Lars E. Kristensen

Star formation and astrochemistry

How do stars form? How can understanding the chemistry of star-forming environments help us to answer this question? Astrochemistry is the interdisciplinary science that straddles astronomy and chemistry, asking which molecules can we find in space, where can we find them, and how did they get there? Such molecules tell us about how stars like our Sun, planets and life form; they are the ingredients of the world around us, they influence and reflect the physical conditions in star-forming regions everywhere in the Universe. As an astrochemist, I want to constrain the chemistry in such regions, which can only be achieved by comparing observations and models.

As stars form, they launch powerful bipolar jets which plunge into the surrounding medium, injecting both energy (heat) and momentum (turbulence). Astrochemistry serves as a valuable tool for understanding the shocks and physical processes associated with this energy injection, which further aids in constraining the energetics of outflows on scales ranging from the size of the disk (100 AU) to parsec scales.

Low-mass embedded stars in high-mass clusters

A star, such as our own Sun, predominantly forms in clusters along with thousands of other stars, including high-mass stars. Yet little is currently known about how the earliest stages of star formation, in particular low-mass star formation, takes place because it is incredibly difficult to directly observe these stars. Even the nearest embedded clusters are typically at distances greater than 1 kpc and so both resolution and sensitivity become issues for detecting the low-mass population of stars. This is even more of a problem when looking at clusters in galaxies, both nearby galaxies and higher redshift sub-mm galaxies.

One possibility is to use outflows as a tracer of the embedded population: outflows are only active during the embedded stage, and outflow emission scales linearly with protostellar mass (at least in the low-mass case). Thus, any detected outflow signatures will directly constrain the properties of the otherwise hidden low-mass population. To quantify this contribution, I constructed a cluster model which is available on GitHub and about to be published (Kristensen & Bergin, ApJL, in press). Initial results suggest that as much as 50% of the outflow emission may be coming from the low-mass population toward one embedded high-mass cluster.

Hot water in a protoplanetary disk

Water is an essential ingredient for life on Earth, and it is of prime importance to know where the water is in forming protostars and planet-forming disks. Recent observations with both the Spitzer Space Telescope and the Herschel Space Observatory reveal a vast reservoir of hot water with temperatures exceeding 500 K in the inner few AU of protostellar disks. However, recent observations with the SubMillimeter Array (SMA) shed doubt on this interpretation.

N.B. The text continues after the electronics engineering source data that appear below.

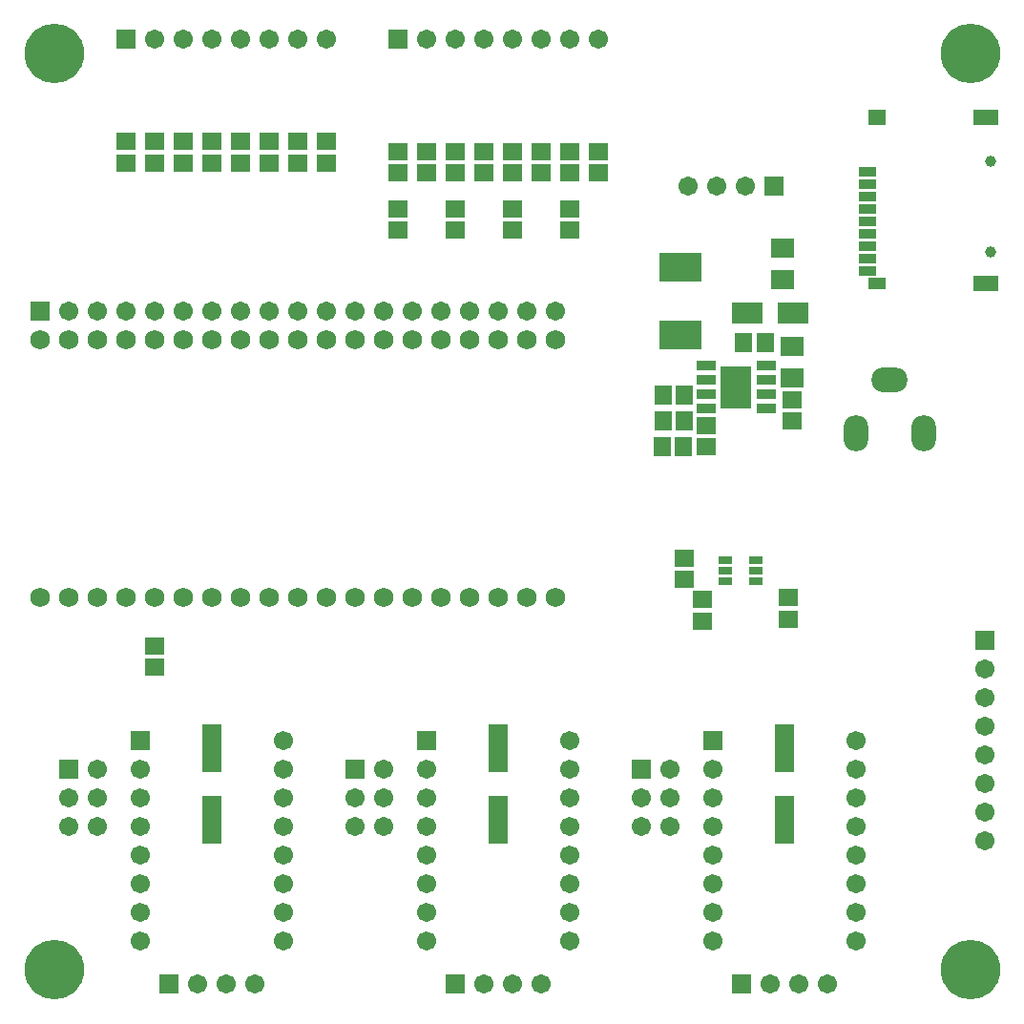
<source format=gbr>
G04 DipTrace 3.3.1.3*
G04 TopMask.gbr*
%MOIN*%
G04 #@! TF.FileFunction,Soldermask,Top*
G04 #@! TF.Part,Single*
%ADD52C,0.03937*%
%ADD59R,0.051307X0.031622*%
%ADD61R,0.11115X0.146189*%
%ADD63R,0.070992X0.032016*%
%ADD65C,0.067*%
%ADD67R,0.067X0.067*%
%ADD69C,0.068*%
%ADD71C,0.208*%
%ADD73R,0.145795X0.10052*%
%ADD75R,0.063118X0.039496*%
%ADD77R,0.063118X0.055244*%
%ADD79R,0.08674X0.055244*%
%ADD81R,0.059181X0.035559*%
%ADD83O,0.12611X0.08674*%
%ADD85O,0.08674X0.12611*%
%ADD87C,0.067055*%
%ADD89R,0.067055X0.067055*%
%ADD91R,0.106425X0.074929*%
%ADD93R,0.078866X0.070992*%
%ADD95R,0.059181X0.067055*%
%ADD97R,0.067055X0.059181*%
%ADD99R,0.070992X0.171386*%
%FSLAX26Y26*%
G04*
G70*
G90*
G75*
G01*
G04 TopMask*
%LPD*%
D99*
X1093700Y1068700D3*
Y1316731D3*
D97*
X1843700Y3326180D3*
Y3400983D3*
X2043700Y3326180D3*
Y3400983D3*
X2243700Y3326180D3*
Y3400983D3*
X2443700Y3326180D3*
Y3400983D3*
D99*
X2093700Y1068700D3*
Y1316731D3*
D97*
X893700Y3361417D3*
Y3436220D3*
X1093700Y3361417D3*
Y3436220D3*
X1293700Y3361417D3*
Y3436220D3*
X1493700Y3361417D3*
Y3436220D3*
D99*
X3093700Y1068700D3*
Y1316731D3*
D95*
X2952700Y2733700D3*
X3027503D3*
D93*
X3121700Y2720700D3*
Y2610464D3*
D95*
X2744700Y2551700D3*
X2669897D3*
D93*
X3088466Y2953721D3*
Y3063957D3*
D97*
X2806200Y1837449D3*
Y1762646D3*
X3106200Y1843700D3*
Y1768897D3*
D91*
X2965700Y2837700D3*
X3123180D3*
D89*
X3056201Y3281200D3*
D87*
X2956201D3*
X2856201D3*
X2756201D3*
D89*
X1743700Y3793700D3*
D87*
X1843700D3*
X1943700D3*
X2043700D3*
X2143700D3*
X2243700D3*
X2343700D3*
X2443700D3*
D89*
X943700Y493700D3*
D87*
X1043700D3*
X1143700D3*
X1243700D3*
D89*
X493700Y2843700D3*
D87*
X593700D3*
X693700D3*
X793700D3*
X893700D3*
X993700D3*
X1093700D3*
X1193700D3*
X1293700D3*
X1393700D3*
X1493700D3*
X1593700D3*
X1693700D3*
X1793700D3*
X1893700D3*
X1993700D3*
X2093700D3*
X2193700D3*
X2293700D3*
D89*
X1943700Y493700D3*
D87*
X2043700D3*
X2143700D3*
X2243700D3*
D89*
X793700Y3793700D3*
D87*
X893700D3*
X993700D3*
X1093700D3*
X1193700D3*
X1293700D3*
X1393700D3*
X1493700D3*
D89*
X2943700Y493700D3*
D87*
X3043700D3*
X3143700D3*
X3243700D3*
D89*
X3793700Y1693700D3*
D87*
Y1593700D3*
Y1493700D3*
Y1393700D3*
Y1293700D3*
Y1193700D3*
Y1093700D3*
Y993700D3*
D85*
X3343700Y2418700D3*
X3579920D3*
D83*
X3461810Y2603739D3*
D81*
X3383700Y3331700D3*
Y3288393D3*
Y3245086D3*
Y3201779D3*
Y3158472D3*
Y3115165D3*
Y3071857D3*
Y3028550D3*
Y2985243D3*
D79*
X3799054Y3519889D3*
D77*
X3417165D3*
D75*
Y2941936D3*
D79*
X3799054D3*
D52*
X3814802Y3052566D3*
Y3367527D3*
D89*
X593700Y1243700D3*
D87*
X693700D3*
X593700Y1143700D3*
X693700D3*
X593700Y1043700D3*
X693700D3*
D89*
X1593700Y1243700D3*
D87*
X1693700D3*
X1593700Y1143700D3*
X1693700D3*
X1593700Y1043700D3*
X1693700D3*
D89*
X2593700Y1243700D3*
D87*
X2693700D3*
X2593700Y1143700D3*
X2693700D3*
X2593700Y1043700D3*
X2693700D3*
D73*
X2732254Y2759991D3*
Y2998180D3*
D71*
X543700Y543700D3*
X3743700D3*
Y3743700D3*
X543700D3*
D97*
X1743700Y3200983D3*
Y3126180D3*
X1943700Y3200983D3*
Y3126180D3*
X2143700Y3200983D3*
Y3126180D3*
X2343700Y3200983D3*
Y3126180D3*
X3121700Y2460700D3*
Y2535503D3*
X1743700Y3400983D3*
Y3326180D3*
X1943700Y3400983D3*
Y3326180D3*
X2143700Y3400983D3*
Y3326180D3*
X2343700Y3400983D3*
Y3326180D3*
X793700Y3436220D3*
Y3361417D3*
X993700Y3436220D3*
Y3361417D3*
X1193700Y3436220D3*
Y3361417D3*
X1393700Y3436220D3*
Y3361417D3*
D95*
X2744700Y2460700D3*
X2669897D3*
X2666700Y2369700D3*
X2741503D3*
D97*
X2822700D3*
Y2444503D3*
X2743700Y1906200D3*
Y1981003D3*
X893700Y1599951D3*
Y1674754D3*
D69*
X493700Y2743700D3*
X593700D3*
X693700D3*
X793700D3*
X893700D3*
X993700D3*
X1093700D3*
X1193700D3*
X1293700D3*
X1393700D3*
X1493700D3*
X1593700D3*
X1693700D3*
X1793700D3*
X1893700D3*
X1993700D3*
X2093700D3*
X2193700D3*
X2293700D3*
X493700Y1843700D3*
X593700D3*
X693700D3*
X793700D3*
X893700D3*
X993700D3*
X1093700D3*
X1193700D3*
X1293700D3*
X1393700D3*
X1493700D3*
X1593700D3*
X1693700D3*
X1793700D3*
X1893700D3*
X1993700D3*
X2093700D3*
X2193700D3*
X2293700D3*
D67*
X843700Y1343700D3*
D65*
Y1243700D3*
Y1143700D3*
Y1043700D3*
Y943700D3*
Y843700D3*
Y743700D3*
Y643700D3*
X1343700D3*
Y743700D3*
Y843700D3*
Y943700D3*
Y1043700D3*
Y1143700D3*
Y1243700D3*
Y1343700D3*
D67*
X1843700D3*
D65*
Y1243700D3*
Y1143700D3*
Y1043700D3*
Y943700D3*
Y843700D3*
Y743700D3*
Y643700D3*
X2343700D3*
Y743700D3*
Y843700D3*
Y943700D3*
Y1043700D3*
Y1143700D3*
Y1243700D3*
Y1343700D3*
D67*
X2843700D3*
D65*
Y1243700D3*
Y1143700D3*
Y1043700D3*
Y943700D3*
Y843700D3*
Y743700D3*
Y643700D3*
X3343700D3*
Y743700D3*
Y843700D3*
Y943700D3*
Y1043700D3*
Y1143700D3*
Y1243700D3*
Y1343700D3*
D63*
X2819745Y2653752D3*
Y2603752D3*
Y2553752D3*
Y2503752D3*
X3032343D3*
Y2553752D3*
Y2603752D3*
Y2653752D3*
D61*
X2926044Y2578752D3*
D59*
X2993700Y1899949D3*
Y1937351D3*
Y1974752D3*
X2887401D3*
Y1937351D3*
Y1899949D3*
M02*

</source>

Observations of a single highly excited water line at very high spectral resolution (better than 1 km/s resolution), reveal that the moving water is not found in the inner disk; instead it is found in winds and outflows launched by the accreting protostar. Less than 10% of the water emission is coming from the inner disk, which puts stringent limits on the amount of water vapour in the inner disk (Kristensen et al. in prep.).

Dissociative shocks in low-mass protostars

The wind from young protostars drives shocks into the inner, in-falling envelope of low-mass protostars. Observations with the Heterodyne Instrument for the Far-Infrared (HIFI) onboard the Herschel Space Observatory reveal the existence of these shocks through velocity-resolved spectra of water and other chemical species. In particular, observations of light hydrides rarely found on Earth, such as OH, CH+ and OH+, show a distinct velocity signature which I interpret as arising in strong dissociative shocks.

The observations and my analysis shed light on both the chemistry of strong dissociative shocks, and the inner workings of accreting protostars, as evidenced by their ejection of material. I am currently following up the HIFI observations with higher-angular-resolution studies done with the SMA (Kristensen et al. 2013b).

ALMA observations of shock-excited gas in a low-mass protostar

ALMA, the Atacama Large Millimeter/submillimeter Array in the Atacama Dessert in Chile, is delivering stunning high-angular-resolution observations of low-mass protostars. I analyzed Science Verification data of a highly excited CO line, J = 6-5 at 691 GHz, toward a deeply embedded low-mass protostar, and we show that one of the sources in this system has no outflow activity associated with it, in spite of infall being detected toward the source. Furthermore, we show that hot outflowing material quickly decelerates in the inner 100 AU from the protostar. These observations highlight what ALMA can and will be able to do very soon (Kristensen et al. 2013a).

Evolution of water emission in low-mass protostars

Over the past several years I have been working in a Herschel Guaranteed Time key program, Water In Star-forming regions with Herschel, WISH. The program is all about quantifying the "water trail" from prestellar cores, through the embedded phase of star formation, to planet-forming disks, as well as from low-mass protostellar cores to high-mass cores. My primary work has been centered on the water evolution from the so-called Class 0 to Class I stages, the stages where most of the accretion takes place and where powerful outflows work as signposts for active star formation (Kristensen et al. 2012, Kristensen et al. 2010).